Only an exact repetition of the entries will do.

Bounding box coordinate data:
Start of Block

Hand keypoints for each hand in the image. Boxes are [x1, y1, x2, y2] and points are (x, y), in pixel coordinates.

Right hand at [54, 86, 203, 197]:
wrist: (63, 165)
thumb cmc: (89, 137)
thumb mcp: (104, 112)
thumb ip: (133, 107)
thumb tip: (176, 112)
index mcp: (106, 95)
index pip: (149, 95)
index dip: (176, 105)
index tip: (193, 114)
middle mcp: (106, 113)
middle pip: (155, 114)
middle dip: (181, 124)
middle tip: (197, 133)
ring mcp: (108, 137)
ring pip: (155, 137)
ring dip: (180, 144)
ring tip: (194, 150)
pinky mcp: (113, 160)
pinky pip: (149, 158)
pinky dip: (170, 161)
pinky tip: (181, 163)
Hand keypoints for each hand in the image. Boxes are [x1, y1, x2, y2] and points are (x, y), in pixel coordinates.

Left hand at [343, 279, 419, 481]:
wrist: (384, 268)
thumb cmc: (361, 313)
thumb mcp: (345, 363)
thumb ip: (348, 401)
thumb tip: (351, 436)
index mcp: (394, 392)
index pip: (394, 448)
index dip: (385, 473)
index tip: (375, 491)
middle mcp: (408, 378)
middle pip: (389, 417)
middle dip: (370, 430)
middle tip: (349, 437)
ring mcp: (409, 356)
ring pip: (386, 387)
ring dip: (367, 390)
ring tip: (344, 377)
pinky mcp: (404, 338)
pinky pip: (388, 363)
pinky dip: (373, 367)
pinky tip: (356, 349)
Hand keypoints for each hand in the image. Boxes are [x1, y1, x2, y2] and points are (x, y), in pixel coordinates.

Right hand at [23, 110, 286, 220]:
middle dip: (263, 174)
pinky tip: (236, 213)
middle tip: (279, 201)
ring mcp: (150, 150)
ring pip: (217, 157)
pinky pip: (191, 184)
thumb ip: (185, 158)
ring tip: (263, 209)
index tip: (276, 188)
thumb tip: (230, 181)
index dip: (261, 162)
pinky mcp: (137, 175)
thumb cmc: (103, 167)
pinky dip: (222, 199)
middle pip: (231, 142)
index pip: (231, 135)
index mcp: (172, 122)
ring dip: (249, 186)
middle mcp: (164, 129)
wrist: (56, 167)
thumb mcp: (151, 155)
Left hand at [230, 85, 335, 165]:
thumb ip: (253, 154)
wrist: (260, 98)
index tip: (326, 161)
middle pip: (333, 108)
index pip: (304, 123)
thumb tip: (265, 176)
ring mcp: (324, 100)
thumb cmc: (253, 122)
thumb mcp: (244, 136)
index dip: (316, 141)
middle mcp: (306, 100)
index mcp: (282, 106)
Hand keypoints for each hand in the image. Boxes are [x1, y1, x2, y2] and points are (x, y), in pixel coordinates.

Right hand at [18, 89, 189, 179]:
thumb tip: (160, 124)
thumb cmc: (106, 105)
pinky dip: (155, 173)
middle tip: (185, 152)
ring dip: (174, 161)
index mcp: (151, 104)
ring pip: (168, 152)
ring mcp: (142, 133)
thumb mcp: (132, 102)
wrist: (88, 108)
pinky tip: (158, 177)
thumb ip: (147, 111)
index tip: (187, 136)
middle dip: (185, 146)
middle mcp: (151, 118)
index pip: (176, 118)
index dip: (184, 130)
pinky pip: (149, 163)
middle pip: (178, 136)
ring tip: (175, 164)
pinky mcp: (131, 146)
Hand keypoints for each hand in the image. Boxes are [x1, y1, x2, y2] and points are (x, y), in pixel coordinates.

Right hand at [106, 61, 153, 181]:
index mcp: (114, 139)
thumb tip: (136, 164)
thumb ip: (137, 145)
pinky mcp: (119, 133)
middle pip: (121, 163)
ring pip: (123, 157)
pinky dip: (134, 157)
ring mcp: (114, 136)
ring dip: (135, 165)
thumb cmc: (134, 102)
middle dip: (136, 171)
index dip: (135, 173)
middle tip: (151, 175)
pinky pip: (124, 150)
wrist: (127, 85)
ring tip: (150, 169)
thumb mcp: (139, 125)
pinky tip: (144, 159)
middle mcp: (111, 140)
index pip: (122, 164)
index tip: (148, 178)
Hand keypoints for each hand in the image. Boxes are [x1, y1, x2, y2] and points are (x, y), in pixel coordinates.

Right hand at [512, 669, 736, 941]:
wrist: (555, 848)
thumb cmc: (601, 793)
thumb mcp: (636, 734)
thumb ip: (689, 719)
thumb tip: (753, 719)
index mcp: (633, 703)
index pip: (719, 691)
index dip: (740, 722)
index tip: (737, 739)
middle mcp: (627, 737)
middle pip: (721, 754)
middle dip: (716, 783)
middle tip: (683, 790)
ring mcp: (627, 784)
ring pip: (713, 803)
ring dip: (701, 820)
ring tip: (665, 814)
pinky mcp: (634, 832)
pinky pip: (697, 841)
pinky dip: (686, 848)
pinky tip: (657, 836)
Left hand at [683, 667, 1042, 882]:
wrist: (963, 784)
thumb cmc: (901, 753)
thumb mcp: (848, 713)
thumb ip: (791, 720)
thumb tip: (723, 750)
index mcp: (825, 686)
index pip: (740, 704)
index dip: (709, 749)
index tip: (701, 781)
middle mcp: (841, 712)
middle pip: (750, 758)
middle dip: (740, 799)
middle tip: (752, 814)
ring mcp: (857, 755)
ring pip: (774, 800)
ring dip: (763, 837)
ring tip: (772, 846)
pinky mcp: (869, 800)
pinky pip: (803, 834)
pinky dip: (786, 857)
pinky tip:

End of Block

#### [SOLUTION TO THIS TASK]
Hand keypoints for each hand in the image. Boxes are [x1, y1, x2, y2] and points are (x, y), in pixel coordinates.

Right hand at [54, 86, 203, 197]:
wrist: (63, 165)
thumb cmc: (89, 137)
thumb mcp: (104, 112)
thumb ip: (133, 107)
thumb tip: (176, 112)
index mcp: (106, 95)
index pip: (149, 95)
index dip: (176, 105)
index tip: (193, 114)
middle mcp: (106, 113)
middle pip: (155, 114)
middle dip: (181, 124)
middle tip: (197, 133)
ring mcp: (108, 137)
ring pip: (155, 137)
ring dip: (180, 144)
ring tip: (194, 150)
pinky mcp: (113, 160)
pinky pip: (149, 158)
pinky dip: (170, 161)
pinky tip: (181, 163)
Hand keypoints for each hand in the image. Boxes are [x1, y1, x2, y2] and points are (x, y), in pixel coordinates.

Left hand at [343, 279, 419, 481]:
wrist: (384, 268)
thumb cmc: (361, 313)
thumb mcp: (345, 363)
thumb ip: (348, 401)
thumb tip: (351, 436)
index mcp: (394, 392)
index pip: (394, 448)
index dip: (385, 473)
index tip: (375, 491)
middle mcp: (408, 378)
middle pip: (389, 417)
middle dip: (370, 430)
middle tip: (349, 437)
ring mcp: (409, 356)
ring pip: (386, 387)
ring dip: (367, 390)
ring tip: (344, 377)
pinky mcp: (404, 338)
pinky pip: (388, 363)
pinky dip: (373, 367)
pinky tip: (356, 349)
Hand keypoints for each hand in the image. Boxes are [x1, y1, x2, y2] and points are (x, y), in pixel coordinates.

Right hand at [23, 110, 286, 220]:
middle dip: (263, 174)
pinky tip: (236, 213)
middle tip: (279, 201)
ring mcp: (150, 150)
ring pip: (217, 157)
pinky pip: (191, 184)
thumb ip: (185, 158)
ring tip: (263, 209)
index tip: (276, 188)
thumb tip: (230, 181)
index dip: (261, 162)
pinky mcp: (137, 175)
thumb cmc: (103, 167)
pinky dip: (222, 199)
middle pip: (231, 142)
index pip: (231, 135)
index mcp: (172, 122)
ring dip: (249, 186)
middle mcp: (164, 129)
wrist: (56, 167)
thumb mcp: (151, 155)
Left hand at [230, 85, 335, 165]:
thumb ip: (253, 154)
wrist: (260, 98)
index tip: (326, 161)
middle pip: (333, 108)
index pip: (304, 123)
thumb tip: (265, 176)
ring mcp: (324, 100)
thumb cmc: (253, 122)
thumb mcp: (244, 136)
index dip: (316, 141)
middle mcp: (306, 100)
index mcp: (282, 106)
Hand keypoints for each hand in the image. Boxes are [x1, y1, x2, y2] and points are (x, y), in pixel coordinates.

Right hand at [18, 89, 189, 179]:
thumb tip: (160, 124)
thumb cmc: (106, 105)
pinky dip: (155, 173)
middle tip: (185, 152)
ring dip: (174, 161)
index mcp: (151, 104)
ring pip: (168, 152)
ring mcp: (142, 133)
thumb mcp: (132, 102)
wrist: (88, 108)
pinky tip: (158, 177)
thumb ip: (147, 111)
index tip: (187, 136)
middle dip: (185, 146)
middle mcp: (151, 118)
index pip: (176, 118)
index dip: (184, 130)
pinky pip: (149, 163)
middle pip: (178, 136)
ring tip: (175, 164)
pinky mcp: (131, 146)
Hand keypoints for each hand in the image. Boxes are [x1, y1, x2, y2] and points are (x, y), in pixel coordinates.

Right hand at [106, 61, 153, 181]:
index mcp: (114, 139)
thumb tip: (136, 164)
thumb ip: (137, 145)
pinky mcp: (119, 133)
middle pip: (121, 163)
ring pip: (123, 157)
pinky dip: (134, 157)
ring mcp: (114, 136)
ring dip: (135, 165)
thumb cmc: (134, 102)
middle dip: (136, 171)
index dip: (135, 173)
middle tip: (151, 175)
pinky pip: (124, 150)
wrist: (127, 85)
ring tip: (150, 169)
thumb mcp: (139, 125)
pinky tip: (144, 159)
middle mcp: (111, 140)
index pip: (122, 164)
index tip: (148, 178)
Hand keypoints for each hand in the image. Boxes are [x1, y1, x2, y2] and points are (x, y), in pixel coordinates.

Right hand at [512, 669, 736, 941]:
wrist: (555, 848)
thumb cmc: (601, 793)
thumb mcp: (636, 734)
thumb ip: (689, 719)
thumb tip: (753, 719)
index mcp: (633, 703)
index pip: (719, 691)
index dip: (740, 722)
index tip: (737, 739)
middle mcp: (627, 737)
middle pip: (721, 754)
middle dip: (716, 783)
middle tip: (683, 790)
ring mcp: (627, 784)
ring pip: (713, 803)
ring dip: (701, 820)
ring tip: (665, 814)
pinky mcp: (634, 832)
pinky pip: (697, 841)
pinky dip: (686, 848)
pinky tip: (657, 836)
Left hand at [683, 667, 1042, 882]:
wrist: (963, 784)
thumb cmc: (901, 753)
thumb mcp: (848, 713)
thumb ip: (791, 720)
thumb tip: (723, 750)
index mcp: (825, 686)
index pip: (740, 704)
index dip: (709, 749)
index tip: (701, 781)
middle mcp: (841, 712)
middle pip: (750, 758)
middle dip: (740, 799)
middle tip: (752, 814)
ring mcp: (857, 755)
ring pip: (774, 800)
ring dip: (763, 837)
ring tip: (772, 846)
pinky mcp: (869, 800)
pinky pip: (803, 834)
pinky dip: (786, 857)
pinky tip:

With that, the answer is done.